大日本帝国の旅行査証、昭和14年頃の家族写真 (筆者所有)
大日本帝国の旅行査証、昭和14年頃の家族写真(筆者所有)

 日本人に対する感情も悪化するなか、1940年に制定された外国人登録法(the Alien Registration Act)に基づく祖父の居留証も出てきた。しかしながら現役の牧師であり、神学校に在籍している祖父は、日曜日の礼拝で時には会衆に説教を行い、礼拝後のランチやお茶会で現地の方々と交流し、温かく親切な米国人に囲まれた不自由のない穏やかな生活をしていたらしい。またクラスメートとのかけがえのない友情も育まれたようである。 

フィラデルフィア神学校内のチャペル(出典 同校ホームページ)
フィラデルフィア神学校内のチャペル(出典 同校ホームページ)
━━━━━━━━━━━━━━━━
上の選択テキストを全文、一字一句変えずに書き写してください。
━━━━━━━━━━━━━━━━
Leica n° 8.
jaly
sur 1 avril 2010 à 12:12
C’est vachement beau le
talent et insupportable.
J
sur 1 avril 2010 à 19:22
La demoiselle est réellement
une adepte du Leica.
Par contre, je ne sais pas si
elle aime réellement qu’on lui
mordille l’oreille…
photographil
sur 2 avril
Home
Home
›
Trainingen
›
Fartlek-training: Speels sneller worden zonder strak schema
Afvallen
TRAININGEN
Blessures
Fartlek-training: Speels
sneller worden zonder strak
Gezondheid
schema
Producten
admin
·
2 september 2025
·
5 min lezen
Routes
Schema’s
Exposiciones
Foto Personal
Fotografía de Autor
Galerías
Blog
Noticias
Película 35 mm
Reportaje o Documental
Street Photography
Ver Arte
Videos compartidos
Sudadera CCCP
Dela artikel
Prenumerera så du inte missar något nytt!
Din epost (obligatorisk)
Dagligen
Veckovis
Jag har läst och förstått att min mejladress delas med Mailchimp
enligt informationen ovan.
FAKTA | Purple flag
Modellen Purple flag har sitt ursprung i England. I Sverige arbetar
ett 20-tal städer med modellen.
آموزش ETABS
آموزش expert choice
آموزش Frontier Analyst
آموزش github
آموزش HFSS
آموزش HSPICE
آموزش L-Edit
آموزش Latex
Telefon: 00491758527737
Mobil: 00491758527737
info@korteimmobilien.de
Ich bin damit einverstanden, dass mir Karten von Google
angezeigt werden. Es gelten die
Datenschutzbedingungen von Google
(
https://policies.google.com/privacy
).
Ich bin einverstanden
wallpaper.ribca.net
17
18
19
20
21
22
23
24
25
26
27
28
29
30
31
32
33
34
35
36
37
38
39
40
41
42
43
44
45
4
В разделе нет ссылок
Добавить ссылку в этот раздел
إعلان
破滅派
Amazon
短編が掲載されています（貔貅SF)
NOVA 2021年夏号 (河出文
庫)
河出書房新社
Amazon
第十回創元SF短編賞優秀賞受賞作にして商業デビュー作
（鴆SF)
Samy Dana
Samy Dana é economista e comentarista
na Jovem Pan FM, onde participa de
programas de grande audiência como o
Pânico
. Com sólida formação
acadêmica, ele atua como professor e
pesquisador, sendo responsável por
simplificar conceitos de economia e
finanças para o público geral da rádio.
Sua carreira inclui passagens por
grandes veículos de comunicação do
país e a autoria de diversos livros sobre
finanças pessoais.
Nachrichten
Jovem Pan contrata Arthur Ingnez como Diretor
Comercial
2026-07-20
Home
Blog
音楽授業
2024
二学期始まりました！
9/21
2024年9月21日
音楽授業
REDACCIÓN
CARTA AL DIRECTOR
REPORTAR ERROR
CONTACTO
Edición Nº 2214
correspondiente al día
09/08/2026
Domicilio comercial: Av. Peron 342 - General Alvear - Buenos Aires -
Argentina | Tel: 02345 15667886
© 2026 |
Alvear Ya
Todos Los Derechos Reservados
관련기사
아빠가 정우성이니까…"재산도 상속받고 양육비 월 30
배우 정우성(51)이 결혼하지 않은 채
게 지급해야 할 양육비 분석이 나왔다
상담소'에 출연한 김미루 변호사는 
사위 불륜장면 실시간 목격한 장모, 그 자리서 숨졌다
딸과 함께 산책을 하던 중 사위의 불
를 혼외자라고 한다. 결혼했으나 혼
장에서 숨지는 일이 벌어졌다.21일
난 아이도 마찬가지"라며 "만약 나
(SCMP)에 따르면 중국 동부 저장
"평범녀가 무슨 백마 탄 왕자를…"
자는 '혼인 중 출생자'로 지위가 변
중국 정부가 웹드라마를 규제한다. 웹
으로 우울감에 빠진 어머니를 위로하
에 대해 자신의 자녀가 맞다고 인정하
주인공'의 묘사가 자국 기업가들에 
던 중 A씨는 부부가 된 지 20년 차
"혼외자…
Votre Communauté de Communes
━━━━━━━━━━━━━━━━
» 記述回答
大日本帝国の旅行査証、昭和14年頃の家族写真 (筆者所有)
大日本帝国の旅行査証、昭和14年頃の家族写真(筆者所有)

 日本人に対する感情も悪化するなか、1940年に制定された外国人登録法(the Alien Registration Act)に基づく祖父の居留証も出てきた。しかしながら現役の牧師であり、神学校に在籍している祖父は、日曜日の礼拝で時には会衆に説教を行い、礼拝後のランチやお茶会で現地の方々と交流し、温かく親切な米国人に囲まれた不自由のない穏やかな生活をしていたらしい。またクラスメートとのかけがえのない友情も育まれたようである。 

フィラデルフィア神学校内のチャペル(出典 同校ホームページ)
フィラデルフィア神学校内のチャペル(出典 同校ホームページ)